When David Bowie was offered the part of alien humanoid Thomas Jerome Newton the planets were clearly in alignment…
“It certainly did fit in with his persona at the time, this asexual being,” the film’s director of photography Tony Richmond tells That Film Thing. “It was a pretty weird time, as he would have seven to eight hours in make-up in those days. He’d start at three o’clock in the morning, lying in a dentist’s chair where they’d go to work on him for hours and hours.”
Based on the novel by Walter Tevis, the movie tells the story of Newton’s rise to build a huge business empire to fund the saving of his drought-affected home planet. Yet his good intentions are thwarted when the pressure of the modern world and loneliness take their toll as he falls prey to drink, temptation and the machinations of business rivals and the government.
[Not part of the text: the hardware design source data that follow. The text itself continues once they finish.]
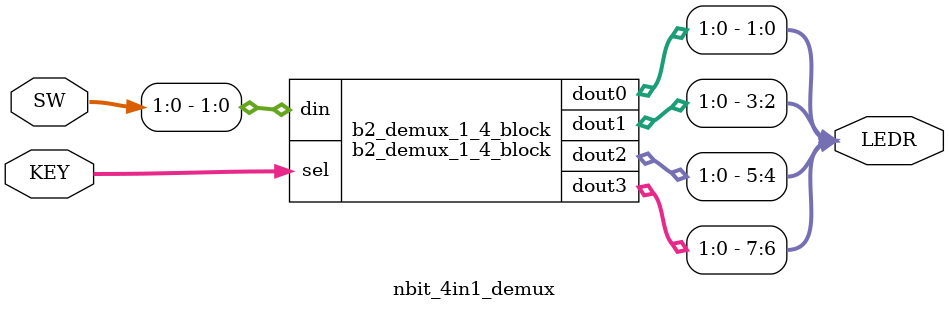
<source format=v>
module b1_demux_1_4_case
(
    input      din, 
    input      [1:0] sel,
    output reg dout0, 
    output reg dout1,
    output reg dout2,
    output reg dout3
);
    always @(*)
        case (sel)
            2'b00: 
            begin
                dout0 = din;
                dout1 = 0;
                dout2 = 0;
                dout3 = 0;
            end
            2'b01: 
            begin
                dout0 = 0;
                dout1 = din;
                dout2 = 0;
                dout3 = 0;
            end
            2'b10: 
            begin
                dout0 = 0;
                dout1 = 0;
                dout2 = din;
                dout3 = 0;
            end
            2'b11: 
            begin
                dout0 = 0;
                dout1 = 0;
                dout2 = 0;
                dout3 = din;
            end
        endcase
    
endmodule

module b1_demux_1_4_shift
(
    input      din, 
    input      [1:0] sel,
    output reg dout0, 
    output reg dout1,
    output reg dout2,
    output reg dout3
);

    always @(*)
        {dout3, dout2, dout1, dout0}= din<<sel;
        
endmodule

module bn_demux_1_4_case
#(parameter DATA_WIDTH=2)
(
    input      [DATA_WIDTH-1:0] din, 
    input      [1:0] sel,
    output reg [DATA_WIDTH-1:0] dout0, 
    output reg [DATA_WIDTH-1:0] dout1,
    output reg [DATA_WIDTH-1:0] dout2,
    output reg [DATA_WIDTH-1:0] dout3
);

    always @(*)
        case (sel)
            2'b00: 
            begin
                dout0 = din;
                dout1 = 0;
                dout2 = 0;
                dout3 = 0;
            end
            2'b01: 
            begin
                dout0 = 0;
                dout1 = din;
                dout2 = 0;
                dout3 = 0;
            end
            2'b10: 
            begin
                dout0 = 0;
                dout1 = 0;
                dout2 = din;
                dout3 = 0;
            end
            2'b11: 
            begin
                dout0 = 0;
                dout1 = 0;
                dout2 = 0;
                dout3 = din;
            end
        endcase
        
endmodule

module b2_demux_1_4_block
(
    input   [1:0] din, 
    input   [1:0] sel,
    output  [1:0] dout0, 
    output  [1:0] dout1,
    output  [1:0] dout2,
    output  [1:0] dout3
);
    
    b1_demux_1_4_case dmux0  (.din(din[0]),      .sel(sel),          .dout0(dout0[0]), 
                              .dout1(dout1[0]),  .dout2(dout2[0]),   .dout3(dout3[0]));
    b1_demux_1_4_shift dmux1 (.din(din[1]),      .sel(sel),          .dout0(dout0[1]), 
                              .dout1(dout1[1]),  .dout2(dout2[1]),   .dout3(dout3[1]));
        
endmodule


//`define CASE 

module nbit_4in1_demux
(
    input   [ 1:0]  KEY,
    input   [ 9:0]  SW,
    output  [ 9:0]  LEDR
);

`ifdef CASE 
    bn_demux_1_4_case #(2) bn_demux_1_4_case (.din(SW[1:0]),     .sel(KEY[1:0]),    .dout0(LEDR[1:0]), 
                                              .dout1(LEDR[3:2]), .dout2(LEDR[5:4]), .dout3(LEDR[7:6]));
`else
    b2_demux_1_4_block b2_demux_1_4_block    (.din(SW[1:0]),     .sel(KEY[1:0]),    .dout0(LEDR[1:0]), 
                                              .dout1(LEDR[3:2]), .dout2(LEDR[5:4]), .dout3(LEDR[7:6]));
`endif
    
endmodule
</source>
Richmond contributes to one of the three new interviews filmed for the 4 April release of the restored film on Blu-ray, alongside the prevously released Nicolas Roeg interview and ‘Watching The Alien’ Making Of documentary.
He’s also happy to set the record straight about a few myths around the movie’s shoot: that it was beset by camera problems and disgruntled locals…
“It’s funny because I read that somewhere about a month ago, but there weren’t any difficulties at all,” Richmond says. “The only thing we kept losing were the zoom controls, that’s all – we had to keep replacing them and it wasn’t even that much of a problem. We didn’t have any camera troubles at all, so I don’t know where that came from!”
The Man Who Fell To Earth is released on Blu-ray in the UK on 4 April 2011 by Optimum Home Entertainment.